On the left side of my SketchNote you will see cooler colours and a noticeable difference in structure to the right side. The left looks like it was built from building blocks that could be found in a kindergarten classroom. This is to show how structured and confined the learnification pedagogy is for students and teachers. There is no room for interpretation or to think outside of the boxes. The image of the cannon demonstrates all of the information being shot at students, which is then required to be memorized. There is no creativity or encouragement to question the world. I chose to draw the left side of the paper as if it could be found in the teaching curriculum. The learning outcome tells you exactly what you will end up with if you follow the steps. The following steps do not promote critical thinking, curiosity, risk, etc. To the left of the building blocks you will see a picture of a student’s thought bubble being manipulated by a teacher with puppet strings. Teachers are telling students how to think. The conveyer belt at the bottom shows the end products from following the instructions–robots. The students are being taught to think the exact same and this is very dangerous to our society. School is becoming a factory, which I tried to represent here. Society needs unique, critical thinkers in order thrive.

On the right side of my SketchNote, you will see bright, happy colours. I decided to create this side of the SketchNote to represent a road. In the podcast, Amy suggests that learning outcomes can act like a road map for students, and they aren’t always negative. The right side of my SketchNote almost looks like it is under construction with the yellows, oranges, and reds–which is exactly how I think learning outcomes should be thought of. As I wrote on the bottom, the road of learning and understanding is never complete. We will be learning our entire lives and cannot be restricted to the end-products of some learning outcomes defined in teaching curriculums. Amy Collier describes the term “not-yetness” and how students can be on their way to building the experience, but haven’t fully grasped it quite yet. Amy says we should be embracing risk, uncertainty, discomfort, unpredictability, creativity, and curiosity.I made sure to put trees, flowers, and green grass to show growth on this side of my SketchNote.

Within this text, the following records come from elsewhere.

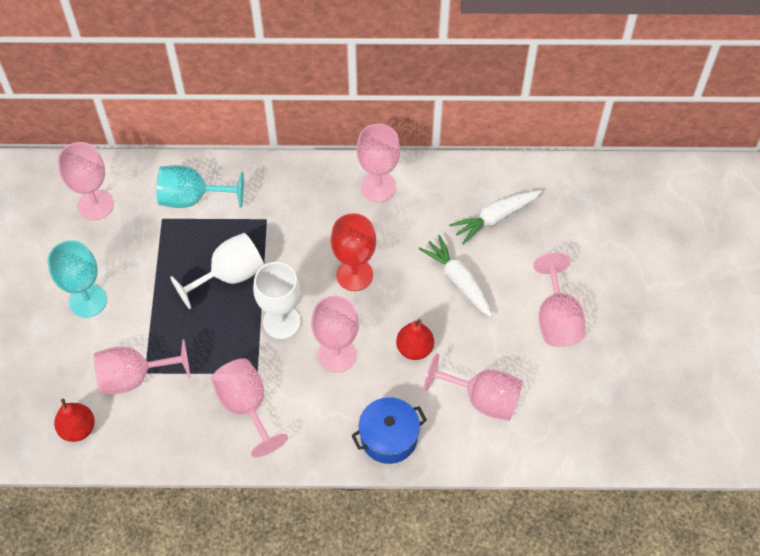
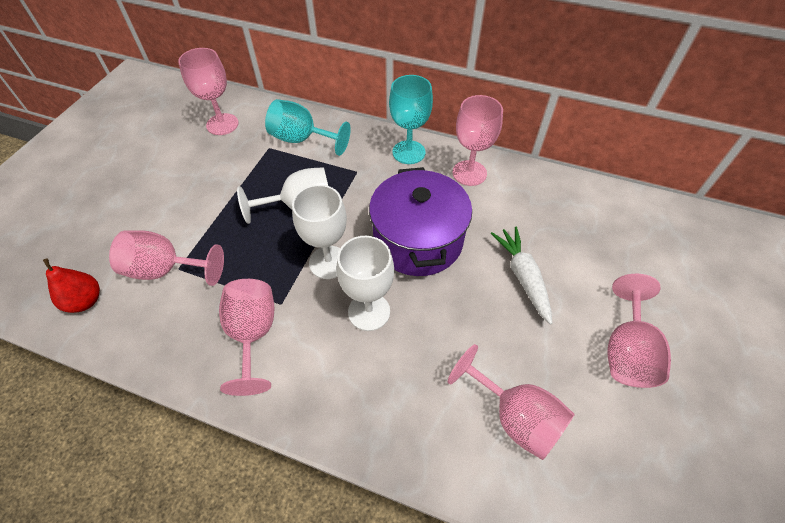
camera: 20 degrees right, 5 degrees down
(88, 301) = (169, 192): turquoise goblet -> turquoise goblet (408, 152)
(337, 355) = (369, 311): pink goblet -> white goblet
(354, 275) = (418, 240): red goblet -> purple pot
(389, 437) = (388, 425): blue pot -> none
(414, 349) = (453, 332): red pear -> none
(495, 218) = (577, 229): white carrot -> none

Our students will be on their way to find their fire–or as Amy referred to it “what makes you tickle.” I decided to put a welcome sign, like students would be arriving into a town on the road, for when the students finally find their fire. I also noted that the students will not only survive, but THRIVE. This is so important in education, and I am so happy I listened to this podcast, which has caused me to really think about the structure of the education system and what we can do to make change.